Saved entries

+ + + +

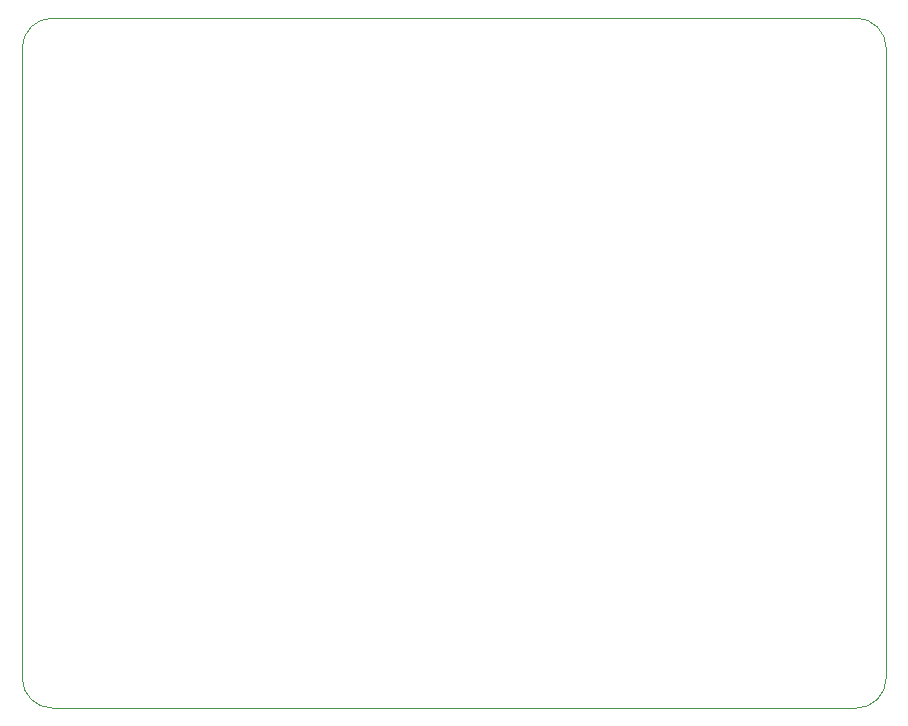
<source format=gm1>
%TF.GenerationSoftware,KiCad,Pcbnew,(6.0.8)*%
%TF.CreationDate,2023-01-23T02:10:57-07:00*%
%TF.ProjectId,PicoIO-THT,5069636f-494f-42d5-9448-542e6b696361,rev?*%
%TF.SameCoordinates,Original*%
%TF.FileFunction,Profile,NP*%
%FSLAX46Y46*%
G04 Gerber Fmt 4.6, Leading zero omitted, Abs format (unit mm)*
G04 Created by KiCad (PCBNEW (6.0.8)) date 2023-01-23 02:10:57*
%MOMM*%
%LPD*%
G01*
G04 APERTURE LIST*
%TA.AperFunction,Profile*%
%ADD10C,0.100000*%
%TD*%
G04 APERTURE END LIST*
D10*
X109960000Y-121341000D02*
G75*
G03*
X112500000Y-123881000I2540000J0D01*
G01*
X180572000Y-123881000D02*
G75*
G03*
X183112000Y-121341000I-100J2540100D01*
G01*
X183112000Y-68001000D02*
G75*
G03*
X180572000Y-65461000I-2540000J0D01*
G01*
X183112000Y-121341000D02*
X183112000Y-68001000D01*
X109960000Y-68001000D02*
X109960000Y-121341000D01*
X112500000Y-65461000D02*
G75*
G03*
X109960000Y-68001000I0J-2540000D01*
G01*
X112500000Y-123881000D02*
X180572000Y-123881000D01*
X112500000Y-65461000D02*
X180572000Y-65461000D01*
M02*

</source>
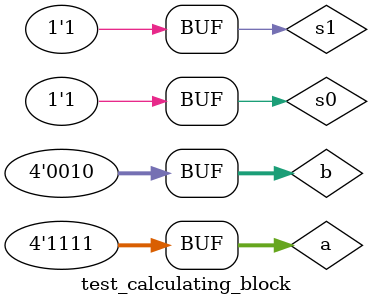
<source format=v>
`timescale 1ns / 1ps


module test_calculating_block;

	// Inputs
	reg [0:3] a;
	reg [0:3] b;
	reg s0;
	reg s1;

	// Outputs
	wire [0:3] out;

	// Instantiate the Unit Under Test (UUT)
	calculatig_block uut (
		.out(out), 
		.a(a), 
		.b(b), 
		.s0(s0), 
		.s1(s1)
	);

	initial begin
		// Initialize Inputs

		a = 4'd2;
		b = 4'd3;
		s0 = 0;
		s1 = 0;
		#50;
		a = 4'd8;
		b = 4'd2;
		s0 = 1;
		s1 = 0;
		#50;
		a = 4'd11;
		b = 4'd2;
		s0 = 0;
		s1 = 1;
		#50;
		a = 4'd15;
		b = 4'd2;
		s0 = 1;
		s1 = 1;
		#50;
        
		// Add stimulus here

	end
      
endmodule


</source>
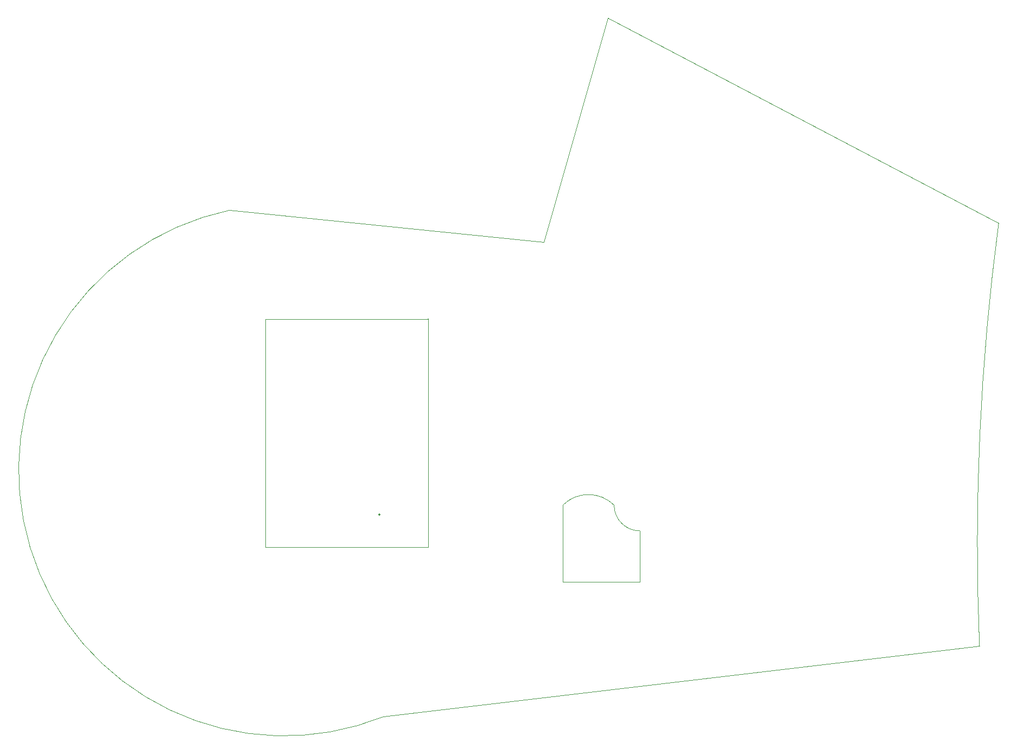
<source format=gbr>
G04 --- HEADER BEGIN --- *
G04 #@! TF.GenerationSoftware,LibrePCB,LibrePCB,0.1.2*
G04 #@! TF.CreationDate,2019-01-02T03:04:05*
G04 #@! TF.ProjectId,test_project,7c04f9d5-7366-4c4b-9e17-852ed57b3966,v1*
G04 #@! TF.Part,Single*
G04 #@! TF.SameCoordinates*
G04 #@! TF.FileFunction,Component,L1,Top*
%FSLAX66Y66*%
%MOMM*%
G01*
G75*
G04 --- HEADER END --- *
G04 --- APERTURE LIST BEGIN --- *
G04 #@! TA.AperFunction,Profile*
%ADD10C,0.001*%
G04 #@! TA.AperFunction,ComponentMain*
%ADD11C,0.3*%
G04 #@! TA.AperFunction,ComponentOutline,Courtyard*
%ADD12C,0.1*%
G04 #@! TA.AperFunction,ComponentPin*
%ADD13C,0*%
%ADD14P,0.36X4X0.0*%
G04 #@! TD*
G04 --- APERTURE LIST END --- *
G04 --- BOARD BEGIN --- *
D10*
X28000000Y33000000D02*
X28000000Y33000000D01*
X28000000Y21000000D01*
X40000000Y21000000D01*
X40000000Y29000000D01*
G02*
X36000000Y33000000I0J4000000D01*
G01*
G03*
X28000000Y33000000I-4000000J-4000000D01*
G01*
X0Y0D02*
G03*
X0Y0I0J0D01*
G01*
X93000000Y11000000D01*
G02*
X96000000Y77000000I378691726J15854922D01*
G01*
X35000000Y109000000D01*
X25000000Y74000000D01*
X-24000000Y79000000D01*
G03*
X0Y0I8544198J-40549864D01*
G01*
D11*
G04 #@! TO.C,D1*
G04 #@! TO.CVal,Hello*
G04 #@! TO.CMnt,TH*
G04 #@! TO.CMPN,Demo Device*
G04 #@! TO.CFtp,Demo Package*
G04 #@! TO.CRot,180.0*
X7000000Y62000000D03*
D12*
X7000000Y26440000D02*
X-18400000Y26440000D01*
X-18400000Y62000000D01*
X7000000Y62000000D01*
X7000000Y26440000D01*
D13*
G04 #@! TO.P,D1,4,4*
X-620000Y39140000D03*
G04 #@! TO.P,D1,2,2*
X-620000Y34060000D03*
G04 #@! TO.P,D1,7,6*
X-10780000Y36600000D03*
G04 #@! TO.P,D1,5,5*
X-10780000Y31520000D03*
G04 #@! TO.P,D1,8,8*
X-10780000Y39140000D03*
D14*
G04 #@! TO.P,D1,1,1*
X-620000Y31520000D03*
D13*
G04 #@! TO.P,D1,3,3*
X-620000Y36600000D03*
G04 #@! TO.P,D1,6,6*
X-10780000Y34060000D03*
G04 --- BOARD END --- *

M02*

</source>
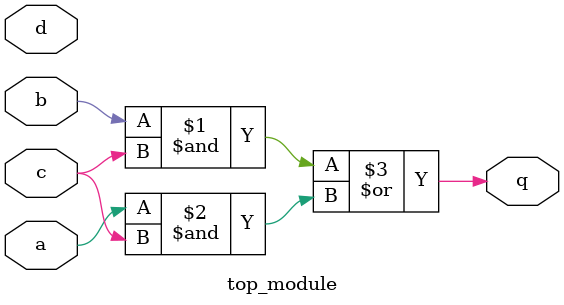
<source format=sv>
module top_module (
    input a, 
    input b, 
    input c, 
    input d,
    output q
);
    assign q = (b & c) | (a & c);
endmodule

</source>
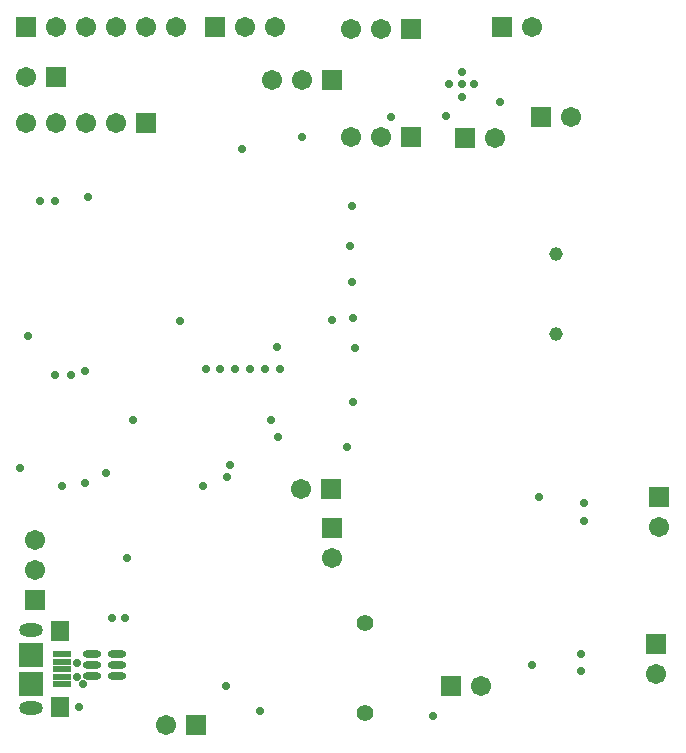
<source format=gbs>
%FSTAX23Y23*%
%MOIN*%
%SFA1B1*%

%IPPOS*%
%ADD66R,0.067060X0.067060*%
%ADD67C,0.067060*%
%ADD68C,0.045400*%
%ADD69R,0.067060X0.067060*%
%ADD70C,0.027690*%
%ADD71O,0.078870X0.043430*%
%ADD72C,0.055240*%
%ADD89O,0.061150X0.025720*%
%ADD90R,0.061150X0.023750*%
%ADD91R,0.063120X0.070990*%
%ADD92R,0.082800X0.082800*%
%LNsolears_v1-1*%
%LPD*%
G54D66*
X0163Y01095D03*
X01065Y0342D03*
X02781Y0312D03*
X0248Y01225D03*
X02526Y0305D03*
X02346Y03415D03*
X02651Y0342D03*
X01695D03*
X02346Y03055D03*
X02085Y03245D03*
X0208Y0188D03*
X01465Y031D03*
X01165Y03255D03*
G54D67*
X0153Y01095D03*
X01165Y0342D03*
X01265D03*
X01365D03*
X01465D03*
X01565D03*
X02881Y0312D03*
X02085Y0165D03*
X0258Y01225D03*
X02626Y0305D03*
X01095Y0171D03*
Y0161D03*
X02246Y03415D03*
X02146D03*
X02751Y0342D03*
X01795D03*
X01895D03*
X02246Y03055D03*
X02146D03*
X03165Y01265D03*
X01985Y03245D03*
X01885D03*
X0198Y0188D03*
X03175Y01755D03*
X01065Y031D03*
X01165D03*
X01265D03*
X01365D03*
X01065Y03255D03*
G54D68*
X0283Y02397D03*
Y02665D03*
G54D69*
X02085Y0175D03*
X01095Y0151D03*
X03165Y01365D03*
X03175Y01855D03*
G54D70*
X01079Y01151D03*
Y01411D03*
X014Y0165D03*
X01395Y0145D03*
X0135D03*
X01985Y03055D03*
X01239Y01155D03*
X01905Y02055D03*
X0188Y0211D03*
X02465Y03125D03*
X0142Y0211D03*
X01845Y0114D03*
X0173Y01225D03*
X0127Y02855D03*
X02645Y0317D03*
X0228Y0312D03*
X01785Y03015D03*
X02135Y0202D03*
X02155Y0217D03*
X0216Y0235D03*
X02155Y0245D03*
X0215Y0257D03*
X02145Y0269D03*
X0215Y02825D03*
X02085Y02445D03*
X01577Y02442D03*
X019Y02355D03*
X0126Y02275D03*
X0107Y0239D03*
X0242Y01125D03*
X01045Y0195D03*
X0186Y0228D03*
X0181D03*
X0191D03*
X0176D03*
X01665D03*
X0171D03*
X01735Y0192D03*
X0133Y01935D03*
X01745Y0196D03*
X01655Y0189D03*
X0126Y019D03*
X01185Y0189D03*
X0111Y0284D03*
X0116D03*
X01215Y0226D03*
X0116D03*
X02925Y01775D03*
Y01835D03*
X02775Y01855D03*
X02912Y0133D03*
X02915Y01275D03*
X0275Y01295D03*
X01255Y0123D03*
X01235Y013D03*
Y01255D03*
X02516Y03188D03*
Y03271D03*
X02475Y0323D03*
X02557D03*
X02516D03*
G54D71*
X01079Y01151D03*
Y01411D03*
G54D72*
X02195Y01435D03*
Y01135D03*
G54D89*
X01367Y01332D03*
Y01295D03*
Y01257D03*
X01282Y01332D03*
Y01295D03*
Y01257D03*
G54D90*
X01185Y0123D03*
Y01255D03*
Y01281D03*
Y01306D03*
Y01332D03*
G54D91*
X01176Y01155D03*
Y01407D03*
G54D92*
X01079Y01233D03*
Y01328D03*
M02*
</source>
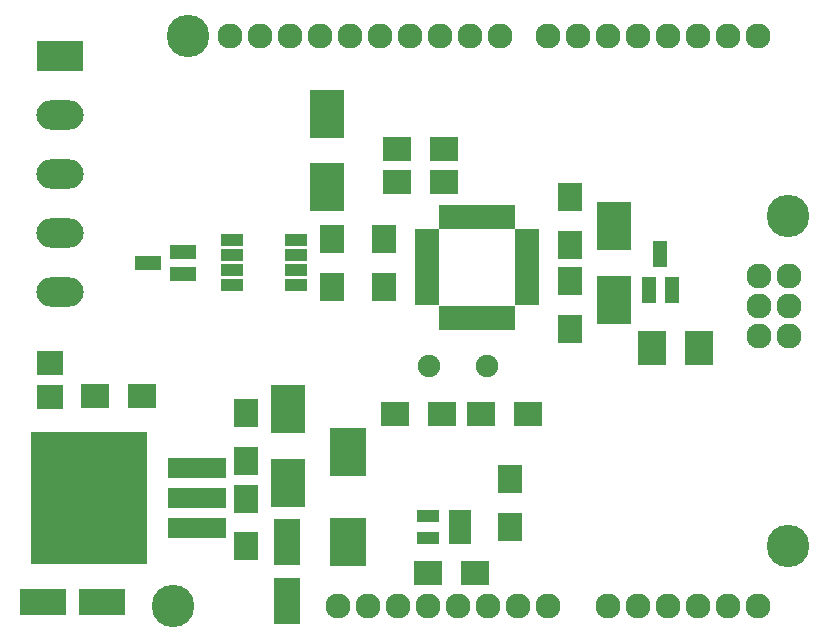
<source format=gts>
G04 #@! TF.FileFunction,Soldermask,Top*
%FSLAX46Y46*%
G04 Gerber Fmt 4.6, Leading zero omitted, Abs format (unit mm)*
G04 Created by KiCad (PCBNEW 4.0.6) date Tuesday, 13 February 2018 20:17:47*
%MOMM*%
%LPD*%
G01*
G04 APERTURE LIST*
%ADD10C,0.100000*%
%ADD11O,2.127200X2.127200*%
%ADD12C,3.600000*%
%ADD13R,2.000000X2.400000*%
%ADD14R,2.400000X2.000000*%
%ADD15R,2.400000X2.900000*%
%ADD16C,1.901140*%
%ADD17R,2.900000X4.150000*%
%ADD18R,2.200860X1.997660*%
%ADD19R,2.300000X1.200000*%
%ADD20R,2.200860X3.900120*%
%ADD21R,3.900120X2.200860*%
%ADD22R,4.000000X2.500000*%
%ADD23O,4.000000X2.500000*%
%ADD24R,2.400000X2.100000*%
%ADD25R,1.200000X2.300000*%
%ADD26R,2.000000X0.950000*%
%ADD27R,0.950000X2.000000*%
%ADD28R,1.960000X1.050000*%
%ADD29R,1.950000X1.000000*%
%ADD30R,5.000000X1.790000*%
%ADD31R,9.800000X11.200000*%
%ADD32R,3.100000X4.150000*%
G04 APERTURE END LIST*
D10*
D11*
X212090000Y-79629000D03*
X214630000Y-79629000D03*
X214630000Y-77089000D03*
X212090000Y-77089000D03*
X214630000Y-74549000D03*
X199263000Y-102489000D03*
X194183000Y-102489000D03*
X191643000Y-102489000D03*
X189103000Y-102489000D03*
X186563000Y-102489000D03*
X184023000Y-102489000D03*
X181483000Y-102489000D03*
X178943000Y-102489000D03*
X211963000Y-54229000D03*
X209423000Y-54229000D03*
X206883000Y-54229000D03*
X204343000Y-54229000D03*
X201803000Y-54229000D03*
X199263000Y-54229000D03*
X196723000Y-54229000D03*
X194183000Y-54229000D03*
X174879000Y-54229000D03*
X190119000Y-54229000D03*
X187579000Y-54229000D03*
X185039000Y-54229000D03*
D12*
X214503000Y-97409000D03*
X214503000Y-69469000D03*
X163703000Y-54229000D03*
X162433000Y-102489000D03*
D11*
X167259000Y-54229000D03*
X169799000Y-54229000D03*
X172339000Y-54229000D03*
X177419000Y-54229000D03*
X179959000Y-54229000D03*
X182499000Y-54229000D03*
X176403000Y-102489000D03*
X201803000Y-102489000D03*
X204343000Y-102489000D03*
X206883000Y-102489000D03*
X209423000Y-102489000D03*
X211963000Y-102489000D03*
X212090000Y-74549000D03*
D13*
X180340000Y-75406000D03*
X180340000Y-71406000D03*
X175895000Y-75406000D03*
X175895000Y-71406000D03*
X191008000Y-91726000D03*
X191008000Y-95726000D03*
D14*
X188055000Y-99695000D03*
X184055000Y-99695000D03*
D13*
X168656000Y-90138000D03*
X168656000Y-86138000D03*
D15*
X206978000Y-80645000D03*
X202978000Y-80645000D03*
D16*
X184122060Y-82169000D03*
X189003940Y-82169000D03*
D13*
X196088000Y-74962000D03*
X196088000Y-78962000D03*
X196088000Y-67850000D03*
X196088000Y-71850000D03*
D17*
X175514000Y-67006000D03*
X175514000Y-60756000D03*
X199771000Y-76531000D03*
X199771000Y-70281000D03*
D14*
X181261000Y-86233000D03*
X185261000Y-86233000D03*
X181388000Y-63754000D03*
X185388000Y-63754000D03*
X192500000Y-86233000D03*
X188500000Y-86233000D03*
D13*
X168656000Y-97377000D03*
X168656000Y-93377000D03*
D17*
X172212000Y-92025000D03*
X172212000Y-85775000D03*
D18*
X152019000Y-81892140D03*
X152019000Y-84731860D03*
D19*
X163298000Y-74356000D03*
X163298000Y-72456000D03*
X160298000Y-73406000D03*
D20*
X172085000Y-97068640D03*
X172085000Y-102067360D03*
D21*
X156423360Y-102108000D03*
X151424640Y-102108000D03*
D22*
X152908000Y-55880000D03*
D23*
X152908000Y-60880000D03*
X152908000Y-65880000D03*
X152908000Y-70880000D03*
X152908000Y-75880000D03*
D24*
X185388000Y-66548000D03*
X181388000Y-66548000D03*
X159861000Y-84709000D03*
X155861000Y-84709000D03*
D25*
X202758000Y-75668000D03*
X204658000Y-75668000D03*
X203708000Y-72668000D03*
D26*
X183964000Y-70987000D03*
X183964000Y-71787000D03*
X183964000Y-72587000D03*
X183964000Y-73387000D03*
X183964000Y-74187000D03*
X183964000Y-74987000D03*
X183964000Y-75787000D03*
X183964000Y-76587000D03*
D27*
X185414000Y-78037000D03*
X186214000Y-78037000D03*
X187014000Y-78037000D03*
X187814000Y-78037000D03*
X188614000Y-78037000D03*
X189414000Y-78037000D03*
X190214000Y-78037000D03*
X191014000Y-78037000D03*
D26*
X192464000Y-76587000D03*
X192464000Y-75787000D03*
X192464000Y-74987000D03*
X192464000Y-74187000D03*
X192464000Y-73387000D03*
X192464000Y-72587000D03*
X192464000Y-71787000D03*
X192464000Y-70987000D03*
D27*
X191014000Y-69537000D03*
X190214000Y-69537000D03*
X189414000Y-69537000D03*
X188614000Y-69537000D03*
X187814000Y-69537000D03*
X187014000Y-69537000D03*
X186214000Y-69537000D03*
X185414000Y-69537000D03*
D28*
X186770000Y-96708000D03*
X186770000Y-95758000D03*
X186770000Y-94808000D03*
X184070000Y-94808000D03*
X184070000Y-96708000D03*
D29*
X172880000Y-75311000D03*
X172880000Y-74041000D03*
X172880000Y-72771000D03*
X172880000Y-71501000D03*
X167480000Y-71501000D03*
X167480000Y-72771000D03*
X167480000Y-74041000D03*
X167480000Y-75311000D03*
D30*
X164468000Y-93345000D03*
D31*
X155318000Y-93345000D03*
D30*
X164468000Y-90805000D03*
X164468000Y-95885000D03*
D32*
X177292000Y-96993000D03*
X177292000Y-89443000D03*
M02*

</source>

+ + + +

Directions:
Word for word, give again the lines from the first entry to the line with "<source format=v>", inclusive. Exclude the pictures.

Task solution:
<source format=gm1>
%TF.GenerationSoftware,KiCad,Pcbnew,(6.0.8)*%
%TF.CreationDate,2023-01-23T02:10:57-07:00*%
%TF.ProjectId,PicoIO-THT,5069636f-494f-42d5-9448-542e6b696361,rev?*%
%TF.SameCoordinates,Original*%
%TF.FileFunction,Profile,NP*%
%FSLAX46Y46*%
G04 Gerber Fmt 4.6, Leading zero omitted, Abs format (unit mm)*
G04 Created by KiCad (PCBNEW (6.0.8)) date 2023-01-23 02:10:57*
%MOMM*%
%LPD*%
G01*
G04 APERTURE LIST*
%TA.AperFunction,Profile*%
%ADD10C,0.100000*%
%TD*%
G04 APERTURE END LIST*
D10*
X109960000Y-121341000D02*
G75*
G03*
X112500000Y-123881000I2540000J0D01*
G01*
X180572000Y-123881000D02*
G75*
G03*
X183112000Y-121341000I-100J2540100D01*
G01*
X183112000Y-68001000D02*
G75*
G03*
X180572000Y-65461000I-2540000J0D01*
G01*
X183112000Y-121341000D02*
X183112000Y-68001000D01*
X109960000Y-68001000D02*
X109960000Y-121341000D01*
X112500000Y-65461000D02*
G75*
G03*
X109960000Y-68001000I0J-2540000D01*
G01*
X112500000Y-123881000D02*
X180572000Y-123881000D01*
X112500000Y-65461000D02*
X180572000Y-65461000D01*
M02*

</source>
<source format=v>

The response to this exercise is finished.